• [Data]:
━━━━━━━━━━━━━━━━

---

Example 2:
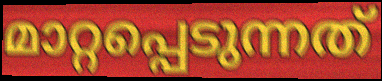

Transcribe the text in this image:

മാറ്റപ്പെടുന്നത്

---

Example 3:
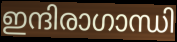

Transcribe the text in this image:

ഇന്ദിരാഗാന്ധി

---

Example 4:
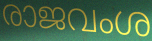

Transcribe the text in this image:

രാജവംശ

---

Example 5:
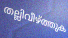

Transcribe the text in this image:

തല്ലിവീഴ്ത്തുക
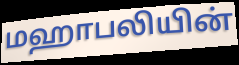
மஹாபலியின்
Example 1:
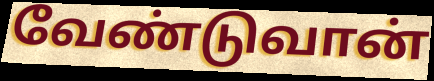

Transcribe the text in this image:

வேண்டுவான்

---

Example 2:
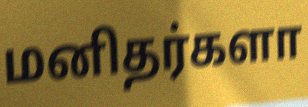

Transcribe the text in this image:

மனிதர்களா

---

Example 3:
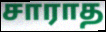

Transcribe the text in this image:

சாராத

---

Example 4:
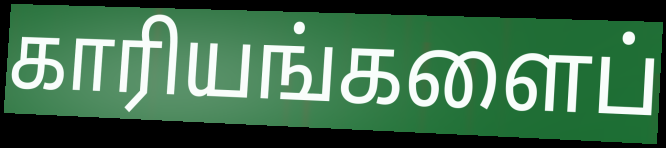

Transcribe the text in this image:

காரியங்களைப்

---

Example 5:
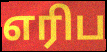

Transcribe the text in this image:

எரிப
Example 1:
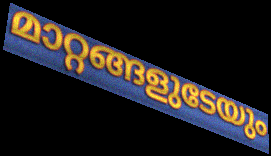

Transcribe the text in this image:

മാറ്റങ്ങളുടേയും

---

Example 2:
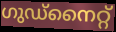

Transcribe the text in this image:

━━━━━━━━━━━━━━━━

• [About this exercise]:
Write out the listing above exactly, images omitted.

• [The answer]:
---

Example 2:

Transcribe the text in this image:

മാറ്റപ്പെടുന്നത്

---

Example 3:

Transcribe the text in this image:

ഇന്ദിരാഗാന്ധി

---

Example 4:

Transcribe the text in this image:

രാജവംശ

---

Example 5:

Transcribe the text in this image:

തല്ലിവീഴ്ത്തുക
மஹாபலியின்
Example 1:

Transcribe the text in this image:

வேண்டுவான்

---

Example 2:

Transcribe the text in this image:

மனிதர்களா

---

Example 3:

Transcribe the text in this image:

சாராத

---

Example 4:

Transcribe the text in this image:

காரியங்களைப்

---

Example 5:

Transcribe the text in this image:

எரிப
Example 1:

Transcribe the text in this image:

മാറ്റങ്ങളുടേയും

---

Example 2:

Transcribe the text in this image:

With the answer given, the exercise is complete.